S. 2860 — the “Revitalizing America’s Offshore Critical Minerals Dominance Act” — seeks to jump‑start U.S. exploration and potential mining of critical minerals on the outer continental shelf and in other seabed areas. It orders agencies to move faster, map priority zones, and work with allies, while stating that streamlined permitting should not compromise environmental and transparency standards.

  • Creates 60‑day deadlines after enactment for agencies to expedite licensing under the Deep Seabed Hard Mineral Resources Act and permitting/leasing under the Outer Continental Shelf Lands Act.
  • Directs Interior, Commerce, State, and others to produce a plan to map priority seabed areas and to identify which critical minerals from seabed resources are most essential for defense, infrastructure, and energy.
  • Tasks agencies to engage allies and partners on exploration, extraction, processing, and environmental monitoring in their waters, prioritizing collaboration and commercial opportunities for U.S. companies.
  • Requires reports to Congress on private‑sector interest and on the feasibility of an international benefit‑sharing approach for mining in areas beyond any country’s jurisdiction.
  • Defines covered resources broadly (e.g., polymetallic nodules, cobalt‑rich crusts, sulfides, heavy mineral sands, and phosphorites) and includes minerals such as nickel, cobalt, copper, manganese, titanium, rare earths, uranium, potash, and gold.
  • Includes a rule of construction stating it does not create new legal rights or alter other agencies’ authorities.
03 · Section

Who’s For It

  • Sponsors: Sen. Tim Sheehy (R‑MT) with Sens. Tom Cotton (R‑AR), Marsha Blackburn (R‑TN), and Katie Britt (R‑AL).
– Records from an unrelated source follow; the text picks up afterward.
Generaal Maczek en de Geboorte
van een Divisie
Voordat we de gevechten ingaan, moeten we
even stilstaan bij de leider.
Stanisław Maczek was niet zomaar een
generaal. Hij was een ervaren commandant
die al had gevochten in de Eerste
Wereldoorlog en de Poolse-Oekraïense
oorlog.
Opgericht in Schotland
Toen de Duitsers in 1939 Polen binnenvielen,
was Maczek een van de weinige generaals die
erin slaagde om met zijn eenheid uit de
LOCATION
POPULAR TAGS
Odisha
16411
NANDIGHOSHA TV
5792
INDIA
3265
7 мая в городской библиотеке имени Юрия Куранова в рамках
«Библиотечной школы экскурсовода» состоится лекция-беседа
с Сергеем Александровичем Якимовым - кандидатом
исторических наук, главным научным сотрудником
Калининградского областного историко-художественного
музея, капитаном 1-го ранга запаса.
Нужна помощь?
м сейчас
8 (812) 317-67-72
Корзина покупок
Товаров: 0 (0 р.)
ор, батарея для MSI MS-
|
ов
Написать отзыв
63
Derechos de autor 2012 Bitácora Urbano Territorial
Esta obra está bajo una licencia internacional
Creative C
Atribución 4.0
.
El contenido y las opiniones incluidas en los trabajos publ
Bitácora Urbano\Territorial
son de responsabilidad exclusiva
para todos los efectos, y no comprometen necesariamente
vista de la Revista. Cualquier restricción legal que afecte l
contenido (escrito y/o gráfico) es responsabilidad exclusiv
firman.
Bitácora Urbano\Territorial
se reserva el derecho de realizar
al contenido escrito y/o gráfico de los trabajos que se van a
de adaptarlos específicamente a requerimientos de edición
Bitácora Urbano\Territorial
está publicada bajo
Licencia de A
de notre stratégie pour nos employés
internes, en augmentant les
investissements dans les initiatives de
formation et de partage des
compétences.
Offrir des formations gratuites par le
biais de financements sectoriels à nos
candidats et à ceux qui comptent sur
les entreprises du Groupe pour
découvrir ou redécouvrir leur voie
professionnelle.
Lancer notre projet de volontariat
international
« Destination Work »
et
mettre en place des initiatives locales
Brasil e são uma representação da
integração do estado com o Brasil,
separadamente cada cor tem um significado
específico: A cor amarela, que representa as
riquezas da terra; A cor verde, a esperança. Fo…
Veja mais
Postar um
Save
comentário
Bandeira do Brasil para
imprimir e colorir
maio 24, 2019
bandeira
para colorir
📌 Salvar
They frame the bill around national security, economic competitiveness, and reducing reliance on foreign adversaries for critical minerals.
  • Likely supporters: lawmakers prioritizing domestic mining, defense supply chains, and industrial policy; companies interested in seabed mapping, extraction, and processing; and some labor and port communities that see potential jobs. (These are typical alignments for resource‑development bills; formal endorsements were not provided here.)
04 · Section

Who’s Against It

  • Likely opponents: environmental organizations, marine scientists, and some coastal stakeholders who worry deep‑sea mining could harm fragile ecosystems, fisheries, or tourism, and who argue more research and safeguards are needed. (These are common critiques in seabed‑mining debates; specific positions on this bill were not provided here.)
  • Some lawmakers may question whether expedited timelines could outpace environmental review capacity or create conflicts with existing ocean‑use planning.
05 · Section

What’s Next

Status: Introduced September 18, 2025; read twice and referred to the Senate Energy and Natural Resources Committee. A subcommittee (Public Lands, Forests, and Mining) held a hearing on February 12, 2026. Next steps could include a subcommittee markup, full committee vote, and then consideration by the full Senate. If it passes the Senate, it would move to the House; both chambers must pass the same text before it goes to the President.